Título: Tesouro muda o pacote de socorro
Autor: Robb , Greg ; Solomon , Deborah
Fonte: Valor Econômico, 13/11/2008, Finanças, p. C1

O secretário do Tesouro dos Estados Unidos, Henry Paulson, delineou ontem os detalhes para a próxima fase do pacote de socorro do governo para o mercado financeiro, anunciando que arquivou o plano original de adquirir ativos hipotecários problemáticos e voltando a sua atenção a instituições financeiras não-bancárias e ao financiamento aos consumidores. Analisando a iniciativa do resgate de US$ 700 bilhões, Paulson defendeu as providências já adotadas, mas disse que os mercados financeiros continuam frágeis e que o enfoque deve permanecer sobre "recuperação e manutenção".

"Eu acredito que tomamos as providências necessárias para evitar um evento sistêmico extenso. Tanto internamente como ao redor do mundo, já começamos a ver indícios de melhora", disse Paulson, em discurso proferido no Departamento [ministério] do Tesouro. Numa admissão surpreendente, porém, Paulson disse que comprar ativos hipotecários "não é o caminho mais eficaz" para usar recursos do governo.

A compra desses ativos, denominados tóxicos, já foi o alicerce do plano de resgate para os mercados financeiros e quase representou o foco integral do Congresso, quando o pacote estava em debate, antes da sua ratificação. Quase no momento em que o Tesouro recebeu o dinheiro, contudo, ele decidiu que dar dinheiro aos bancos em troca de ações preferenciais seria um uso mais vantajoso dos recursos.
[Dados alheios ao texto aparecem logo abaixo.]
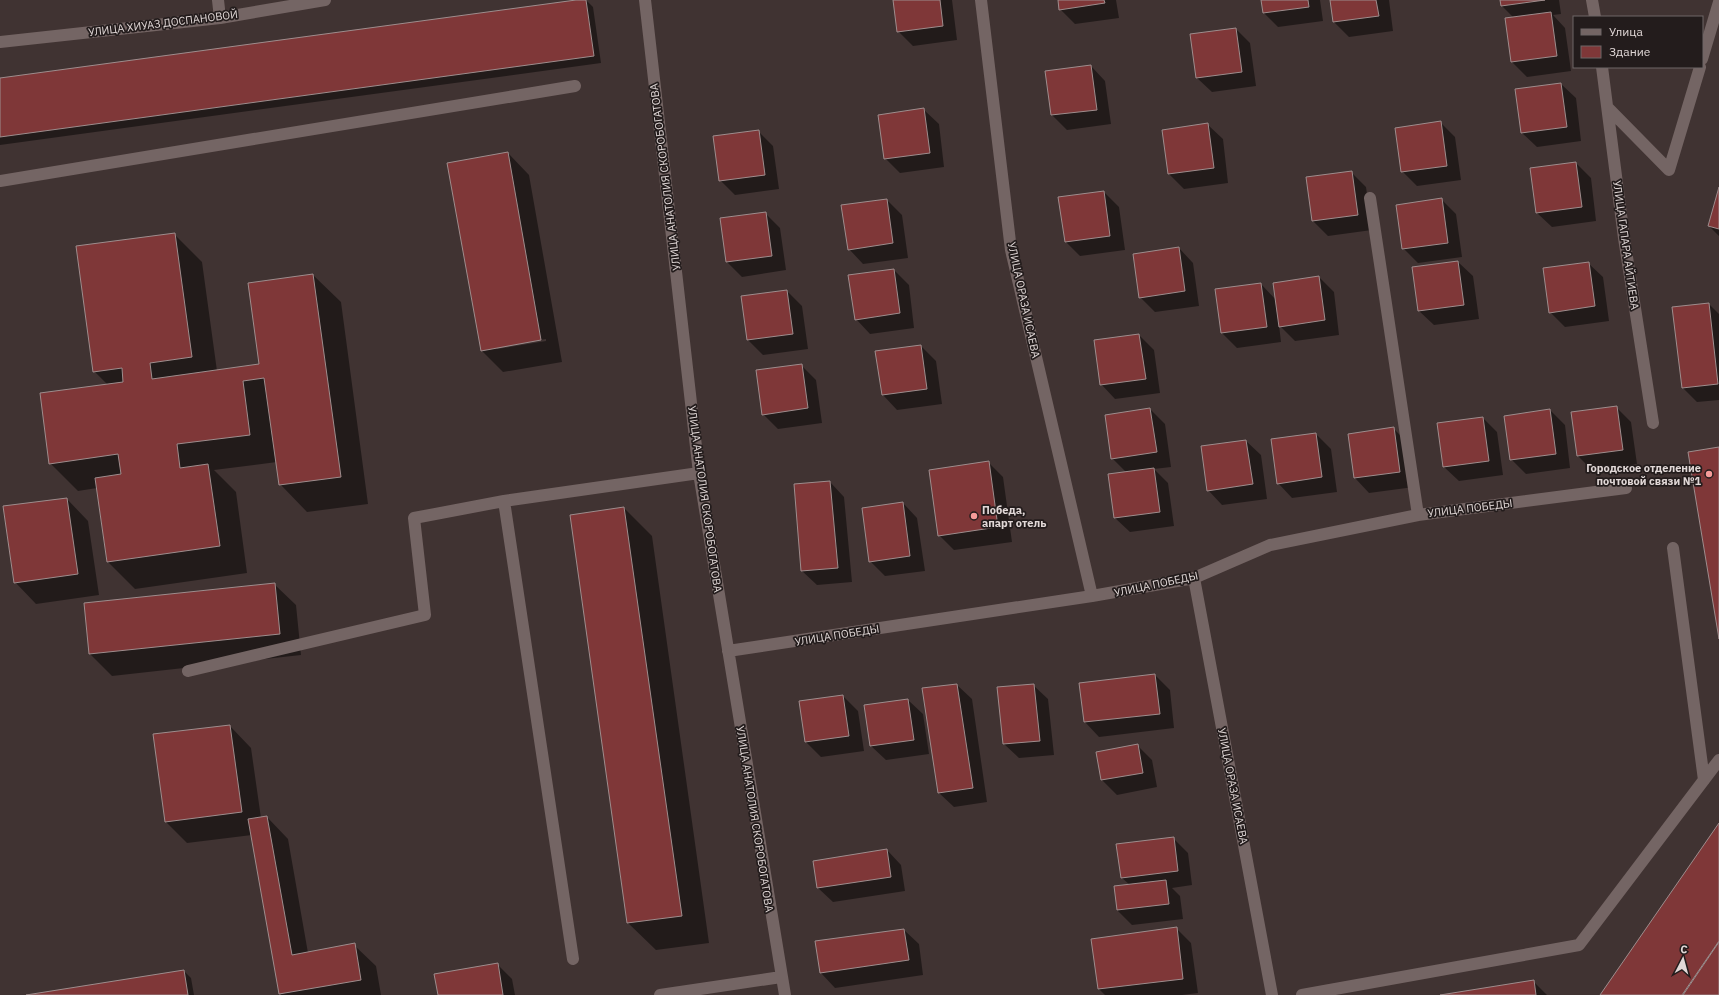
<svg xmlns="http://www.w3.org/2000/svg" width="1719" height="995" font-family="'IBM Plex Sans',sans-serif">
<rect width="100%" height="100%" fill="#403332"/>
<path fill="#0007" fill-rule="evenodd" d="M583,0H586L593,7L601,63L0,145V79Z
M894,0H952L957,40L913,46L898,31Z
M1059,0H1116L1119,18L1075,24L1060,9Z
M1262,0H1320L1323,21L1278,27L1263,12Z
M1331,0H1389L1393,31L1349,37L1334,22Z
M1501,0H1559L1561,14L1553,15L1565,28L1571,71L1527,77L1512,62L1506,19L1514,18L1502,6Z
M1236,29L1250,43L1256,86L1212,92L1197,78Z
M1091,66L1105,81L1111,124L1067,130L1052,115L1046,72Z
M1561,84L1576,98L1581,141L1537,147L1522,133Z
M924,110L939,124L944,167L900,173L885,158Z
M1440,122L1455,137L1461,180L1417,186L1402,171Z
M1208,125L1223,139L1228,183L1184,189L1169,174L1163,131Z
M758,131L773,146L779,189L735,195L720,180Z
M508,153L529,175L562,362L503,372L482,351ZM546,339V341L497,349V347Z
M1576,163L1591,178L1596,221L1552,227L1537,213Z
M1351,172L1366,187L1372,230L1328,236L1313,221L1307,178Z
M1719,191V236L1709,226Z
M1104,192L1119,207L1125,250L1080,256L1066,242Z
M1441,199L1456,214L1462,257L1418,263L1403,248Z
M887,200L902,215L908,258L863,264L849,249Z
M765,213L780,228L786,270L742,277L727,262Z
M174,234L202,262L217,371L260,365L249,283L313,275L341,302L368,504L307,512L280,484L277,462L214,470L236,492L247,573L135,589L107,561L97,488L78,491L50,463L108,385L94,371Z
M1179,248L1193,263L1199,306L1155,312L1140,297Z
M1458,262L1473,276L1479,319L1434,325L1419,311Z
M1588,263L1603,277L1609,321L1565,327L1550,312Z
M894,270L909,285L914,328L870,334L856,319Z
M1319,277L1334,292L1339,335L1295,341L1279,325L1281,342L1237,348L1222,333L1216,290L1261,284L1276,300Z
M787,291L802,306L808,349L763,355L748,340L743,297Z
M1709,304L1719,314V400L1697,402L1683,388Z
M1139,335L1154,350L1160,393L1115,399L1101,384Z
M921,346L936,361L942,404L897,410L883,395Z
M801,365L816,380L822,423L778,429L763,414Z
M1616,407L1631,422L1637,464L1593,471L1578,456Z
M1150,409L1165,424L1171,467L1154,469L1168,483L1174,526L1130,532L1115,518L1126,472L1112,458Z
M1550,410L1565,425L1570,468L1526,474L1511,459Z
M1483,418L1497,432L1503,475L1459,481L1444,467Z
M1393,428L1408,443L1414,487L1369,493L1355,478L1349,435Z
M1316,434L1331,449L1337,492L1292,498L1278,483Z
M1246,441L1261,455L1267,499L1222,505L1208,490Z
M988,462L1003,477L1012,542L954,550L939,535Z
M830,482L844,497L852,582L817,585L802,571Z
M67,499L88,521L99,595L36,604L15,582Z
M903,503L917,518L925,571L885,576L870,561Z
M624,508L652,536L709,943L656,950L628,923L571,516Z
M274,584L296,605L301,655L112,676L90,654L85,604Z
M1155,675L1170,690L1174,728L1099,737L1085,722Z
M957,685L972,699L987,802L954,807L939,793Z
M1033,685L1048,699L1054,755L1019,758L1004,744Z
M843,696L858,711L864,751L821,757L806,742L800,702Z
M908,700L923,714L929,754L886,760L871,746Z
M230,726L251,748L261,818L267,817L288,839L308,953L354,945L376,966L381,995H281L252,835L187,843L166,822Z
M1137,745L1152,760L1157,787L1117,795L1102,780L1097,753Z
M1719,825V995H1602Z
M1173,838L1188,853L1192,885L1172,888L1180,896L1183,919L1132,925L1117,910L1115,887L1130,885L1122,878Z
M887,850L901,865L905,891L833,902L818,888Z
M1177,929L1191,943L1198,993L1182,995H1105L1099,989Z
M904,930L919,944L923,975L835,988L821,973Z
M497,964L512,979L515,995H439Z
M184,971L191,978L194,995H33Z
M1533,981L1547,995H1447Z"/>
<path fill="#7f3738" stroke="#9e8d8d" d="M576,0H586L594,56L0,137V78Z
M893,0H940L943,26L897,32Z
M1058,0H1104L1105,3L1059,10Z
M1261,0H1308L1309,7L1263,13Z
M1330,0H1376L1379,16L1333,22Z
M1500,0H1545L1501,6Z
M1551,12L1557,56L1511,62L1505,18Z
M1236,28L1242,72L1196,78L1190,34Z
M1091,65L1097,110L1051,115L1045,71Z
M1561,83L1567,127L1521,133L1515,89Z
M924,108L930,153L884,159L878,115Z
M1441,121L1447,166L1401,172L1395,128Z
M1208,123L1214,168L1168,174L1162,130Z
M759,130L765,175L719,181L713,136Z
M508,152L541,340L481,351L447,163Z
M1576,162L1582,207L1536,213L1530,168Z
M1352,171L1358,215L1312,221L1306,177Z
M1719,187V229L1708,226Z
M1104,191L1110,236L1065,242L1058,197Z
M1442,198L1448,243L1402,249L1396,205Z
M887,199L893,243L848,250L841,205Z
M766,212L772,256L726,262L720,218Z
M175,233L192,357L150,363L152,379L259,364L248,283L313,274L341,477L279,485L264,378L243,381L250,435L177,444L180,468L208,464L220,546L107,562L95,478L121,474L118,454L49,464L40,393L123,382L122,368L93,372L76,246Z
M1179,247L1185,291L1139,298L1133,254Z
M1458,261L1464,305L1418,311L1412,267Z
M1589,262L1595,306L1549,313L1543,268Z
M894,269L900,313L855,320L848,275Z
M1319,276L1325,320L1279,327L1273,283Z
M1261,283L1267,327L1221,333L1215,289Z
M787,290L793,334L747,340L741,296Z
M1709,303L1718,384L1682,388L1672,307Z
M1139,334L1146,379L1100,385L1094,340Z
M921,345L927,389L882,395L875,351Z
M802,364L808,408L762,415L756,370Z
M1617,406L1623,450L1577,456L1571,412Z
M1150,408L1157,452L1111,459L1105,415Z
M1550,409L1556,454L1510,460L1504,416Z
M1483,417L1489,461L1443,467L1437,423Z
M1394,427L1400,472L1354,478L1348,434Z
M1316,433L1322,477L1277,484L1271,439Z
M1246,440L1253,484L1207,491L1201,446Z
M1719,447V639L1688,452Z
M989,461L998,527L938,536L929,470Z
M1154,468L1160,512L1114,518L1108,474Z
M830,481L838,568L801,571L794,484Z
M67,498L78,574L14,583L3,506Z
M903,502L910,556L869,562L862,508Z
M624,507L682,916L627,923L570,515Z
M275,583L280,634L89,654L84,603Z
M1155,674L1160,714L1084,722L1079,683Z
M957,684L973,788L938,793L922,688Z
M1034,684L1040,741L1003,744L997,687Z
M843,695L849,736L805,742L799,701Z
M908,699L914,740L870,746L864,705Z
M230,725L242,812L165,822L153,734Z
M1138,744L1143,773L1101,780L1096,752Z
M267,816L292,955L355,943L361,980L279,994L248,819Z
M1719,823V941L1682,995H1600Z
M1174,837L1178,871L1121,878L1116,844Z
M887,849L891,877L817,888L813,861Z
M1166,880L1169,904L1117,910L1114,886Z
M1177,927L1183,979L1098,989L1091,939Z
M904,929L909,960L820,973L815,941Z
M1719,942V995H1683Z
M498,963L503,995H438L434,974Z
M184,970L188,995H26Z
M1534,980L1536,995H1440Z"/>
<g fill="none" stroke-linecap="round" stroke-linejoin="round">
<path stroke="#746564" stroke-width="12" d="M218,0L220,18
M645,0L699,473L785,995
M981,0L1011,250L1092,596
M1592,0L1595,17
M0,42L220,18L325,0
M1702,59L1719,2
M1602,67L1624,238L1653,423
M1608,108L1669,170L1700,67
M0,181L575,86
M1370,198L1418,515
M1673,548L1704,780
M1194,578L1272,995
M728,651L1092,596L1194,578L1270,545L1418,515L1626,488
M188,671L425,615L414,518L504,501
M573,959L504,501L699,473
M660,995L781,977
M1302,995L1579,945L1719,760"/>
</g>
<g fill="#f59b99" stroke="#231c1c" stroke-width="1.5">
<circle cx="1709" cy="474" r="4"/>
<circle cx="974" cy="516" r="4"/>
</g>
<g text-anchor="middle" stroke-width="3.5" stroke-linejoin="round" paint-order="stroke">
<g font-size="11" fill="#e1d8d7" stroke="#231c1c">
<text transform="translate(163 23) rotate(-7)" y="4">УЛИЦА ХИУАЗ ДОСПАНОВОЙ</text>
<text transform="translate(665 177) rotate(-97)" y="4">УЛИЦА АНАТОЛИЯ СКОРОБОГАТОВА</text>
<text transform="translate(1626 245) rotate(82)" y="4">УЛИЦА ГАПАРА АЙТИЕВА</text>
<text transform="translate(1024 300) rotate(78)" y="4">УЛИЦА ОРАЗА ИСАЕВА</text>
<text transform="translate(705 499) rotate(82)" y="4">УЛИЦА АНАТОЛИЯ СКОРОБОГАТОВА</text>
<text transform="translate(1470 508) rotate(-7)" y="4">УЛИЦА ПОБЕДЫ</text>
<text transform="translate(1156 584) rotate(-12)" y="4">УЛИЦА ПОБЕДЫ</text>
<text transform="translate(837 635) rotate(-9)" y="4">УЛИЦА ПОБЕДЫ</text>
<text transform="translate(1233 786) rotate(79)" y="4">УЛИЦА ОРАЗА ИСАЕВА</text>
<text transform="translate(755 819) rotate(81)" y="4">УЛИЦА АНАТОЛИЯ СКОРОБОГАТОВА</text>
</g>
<g font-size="11" font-weight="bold" fill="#e1d8d7" stroke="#231c1c" text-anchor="end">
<text x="1701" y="472">Городское отделение<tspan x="1701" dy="13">почтовой связи №1</tspan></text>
<text x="982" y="514" text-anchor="start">Победа,<tspan x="982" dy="13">апарт отель</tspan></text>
</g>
</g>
<rect x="1573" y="16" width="130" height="52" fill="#231c1c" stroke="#6f6767"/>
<rect x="1581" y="29" width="20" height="6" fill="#746564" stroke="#6f6767"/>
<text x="1609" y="36" font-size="12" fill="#e1d8d7">Улица</text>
<rect x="1581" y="46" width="20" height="12" fill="#7f3738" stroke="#6f6767"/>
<text x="1609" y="56" font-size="12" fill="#e1d8d7">Здание</text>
<g transform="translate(1683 959) rotate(6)" stroke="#231c1c" stroke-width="3" paint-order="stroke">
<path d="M0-3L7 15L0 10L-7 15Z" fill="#e1d8d7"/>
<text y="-6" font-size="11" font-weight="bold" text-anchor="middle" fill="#e1d8d7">С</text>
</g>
</svg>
Paulson disse que ainda está "à vontade" com os US$ 700 bilhões para o plano de socorro e que não precisa ir ao Congresso para solicitar recursos adicionais.

O secretário disse que se reuniu nesta semana com membros da equipe econômica do presidente eleito Barack Obama para discutir o pacote de socorro. Parte do dinheiro economizado pela não aquisição dos ativos hipotecários será usado para reforçar o mercado de contas a receber de [empresas de] cartões de crédito, empréstimos para a compra de carros e empréstimos a estudantes, disse Paulson. "Esse mercado, que é vital para a concessão de empréstimos e para o crescimento, ficou, para todos os propósitos práticos, paralisado", disse Paulson. O Tesouro está considerando exigir que as empresas que postulem dinheiro do governo no futuro obtenham capital privado para se habilitarem à ajuda pública, de acordo com pessoas familiarizadas com o assunto.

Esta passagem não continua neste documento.